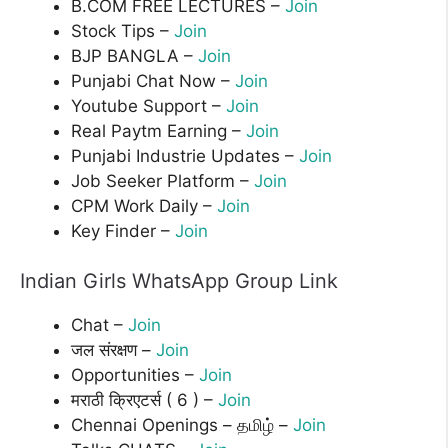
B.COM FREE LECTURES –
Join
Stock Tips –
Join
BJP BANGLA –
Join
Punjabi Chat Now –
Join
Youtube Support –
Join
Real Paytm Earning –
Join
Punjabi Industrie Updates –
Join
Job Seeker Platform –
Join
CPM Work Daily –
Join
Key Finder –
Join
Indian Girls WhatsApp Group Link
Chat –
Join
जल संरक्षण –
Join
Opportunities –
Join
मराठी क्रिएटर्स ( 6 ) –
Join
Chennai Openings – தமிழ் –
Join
- - - - - - -
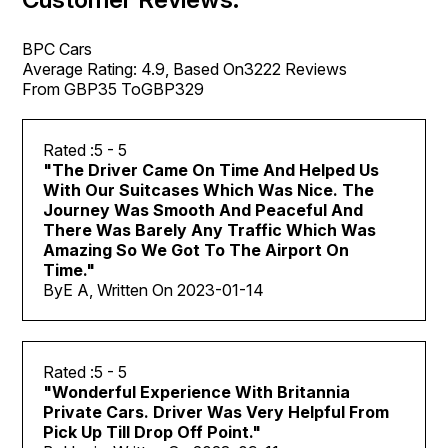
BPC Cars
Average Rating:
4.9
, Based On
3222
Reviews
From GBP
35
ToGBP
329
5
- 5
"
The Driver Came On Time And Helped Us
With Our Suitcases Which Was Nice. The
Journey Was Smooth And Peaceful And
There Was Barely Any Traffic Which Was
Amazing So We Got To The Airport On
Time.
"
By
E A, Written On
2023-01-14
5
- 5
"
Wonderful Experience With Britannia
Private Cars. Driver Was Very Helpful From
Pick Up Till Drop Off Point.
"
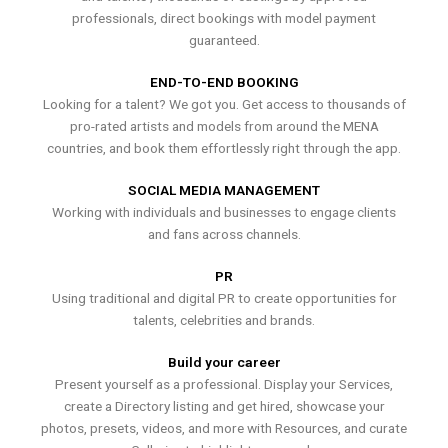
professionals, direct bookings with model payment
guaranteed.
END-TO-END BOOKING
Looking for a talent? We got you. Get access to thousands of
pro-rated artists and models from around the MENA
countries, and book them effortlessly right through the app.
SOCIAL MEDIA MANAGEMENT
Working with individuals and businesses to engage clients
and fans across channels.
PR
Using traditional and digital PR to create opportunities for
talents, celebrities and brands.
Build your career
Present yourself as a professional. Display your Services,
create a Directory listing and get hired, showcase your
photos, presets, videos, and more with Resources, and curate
- - - - - - -
What is being asked | Extract from the material above the stretch running from the line containing "E A, Written On" through the line containing "photos, presets, videos, and". Keep the text exact and the pictures out.

Result for this task |
E A, Written On
2023-01-14
5
- 5
"
Wonderful Experience With Britannia
Private Cars. Driver Was Very Helpful From
Pick Up Till Drop Off Point.
"
professionals, direct bookings with model payment
guaranteed.
END-TO-END BOOKING
Looking for a talent? We got you. Get access to thousands of
pro-rated artists and models from around the MENA
countries, and book them effortlessly right through the app.
SOCIAL MEDIA MANAGEMENT
Working with individuals and businesses to engage clients
and fans across channels.
PR
Using traditional and digital PR to create opportunities for
talents, celebrities and brands.
Build your career
Present yourself as a professional. Display your Services,
create a Directory listing and get hired, showcase your
photos, presets, videos, and more with Resources, and curate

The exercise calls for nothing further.